START Supplied material

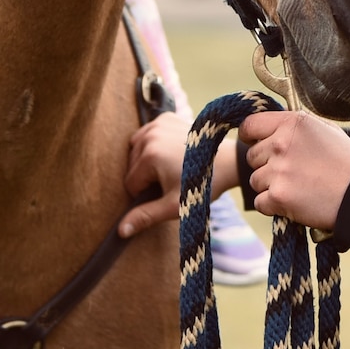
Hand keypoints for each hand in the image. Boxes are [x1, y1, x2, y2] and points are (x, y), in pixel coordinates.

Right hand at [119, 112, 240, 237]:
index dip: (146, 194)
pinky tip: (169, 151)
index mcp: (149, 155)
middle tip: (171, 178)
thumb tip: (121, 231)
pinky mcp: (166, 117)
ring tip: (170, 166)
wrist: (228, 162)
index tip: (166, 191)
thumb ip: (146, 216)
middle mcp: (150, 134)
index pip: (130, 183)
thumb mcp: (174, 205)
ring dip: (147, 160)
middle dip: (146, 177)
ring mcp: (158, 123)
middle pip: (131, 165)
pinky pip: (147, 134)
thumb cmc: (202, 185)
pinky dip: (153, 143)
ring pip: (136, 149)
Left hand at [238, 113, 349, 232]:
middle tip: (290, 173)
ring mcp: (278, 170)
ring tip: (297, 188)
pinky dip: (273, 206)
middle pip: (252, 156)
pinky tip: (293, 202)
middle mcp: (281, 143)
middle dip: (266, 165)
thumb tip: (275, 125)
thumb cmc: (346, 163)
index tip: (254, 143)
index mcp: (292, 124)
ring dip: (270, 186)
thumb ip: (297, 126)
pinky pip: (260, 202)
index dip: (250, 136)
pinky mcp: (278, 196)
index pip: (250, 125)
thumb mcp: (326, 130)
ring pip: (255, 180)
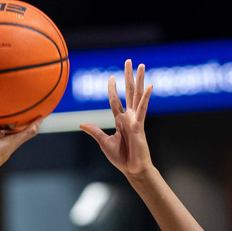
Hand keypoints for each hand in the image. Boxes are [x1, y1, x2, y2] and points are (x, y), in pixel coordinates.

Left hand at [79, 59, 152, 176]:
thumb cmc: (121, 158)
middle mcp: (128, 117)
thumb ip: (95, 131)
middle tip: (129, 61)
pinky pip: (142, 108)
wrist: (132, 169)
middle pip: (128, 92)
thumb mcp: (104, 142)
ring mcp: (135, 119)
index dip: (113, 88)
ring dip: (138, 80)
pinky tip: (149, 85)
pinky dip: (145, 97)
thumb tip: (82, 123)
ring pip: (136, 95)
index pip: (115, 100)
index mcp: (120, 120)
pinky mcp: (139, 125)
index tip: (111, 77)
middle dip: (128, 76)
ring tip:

END Supplied material

▶ [What you need to do] Only the text is to be copied: please reproduce the records exactly and drop the pictures.

▶ [Response below]
Hand keypoints for each hand in the image. Boxes are [x1, y1, x2, y2] and points are (x, y), in pixel coordinates.

Right hand at [119, 112, 240, 237]:
index dip: (146, 194)
pinky tip: (169, 151)
index mcp: (149, 155)
middle tip: (171, 178)
thumb tip: (121, 231)
pinky mcp: (166, 117)
ring tip: (170, 166)
wrist: (228, 162)
index tip: (166, 191)
thumb ip: (146, 216)
middle mcp: (150, 134)
index pip: (130, 183)
thumb mcp: (174, 205)
ring dip: (147, 160)
middle dip: (146, 177)
ring mcp: (158, 123)
middle pip: (131, 165)
pinky pip: (147, 134)
thumb cmc: (202, 185)
pinky dip: (153, 143)
ring pip: (136, 149)
Left hand at [238, 113, 349, 232]:
middle tip: (290, 173)
ring mcp: (278, 170)
ring tip: (297, 188)
pinky dip: (273, 206)
middle pip: (252, 156)
pinky tip: (293, 202)
middle mcp: (281, 143)
middle dip: (266, 165)
thumb tip: (275, 125)
thumb cmc: (346, 163)
index tip: (254, 143)
index mcp: (292, 124)
ring dip: (270, 186)
thumb ip: (297, 126)
pinky pip: (260, 202)
index dip: (250, 136)
pinky mcp: (278, 196)
index pip: (250, 125)
thumb mcp: (326, 130)
ring pip: (255, 180)
Hand keypoints for each hand in the image. Boxes are [x1, y1, x2, y2] and points are (x, y), in pixel coordinates.

Left hand at [79, 59, 152, 176]:
thumb cmc: (121, 158)
middle mcp: (128, 117)
thumb ip: (95, 131)
middle tip: (129, 61)
pinky pip: (142, 108)
wrist: (132, 169)
middle pip: (128, 92)
thumb mcp: (104, 142)
ring mcp: (135, 119)
index dip: (113, 88)
ring dip: (138, 80)
pinky tip: (149, 85)
pinky dip: (145, 97)
thumb tip: (82, 123)
ring pip: (136, 95)
index pip: (115, 100)
index mcp: (120, 120)
pinky mcp: (139, 125)
index tip: (111, 77)
middle dip: (128, 76)
ring tip:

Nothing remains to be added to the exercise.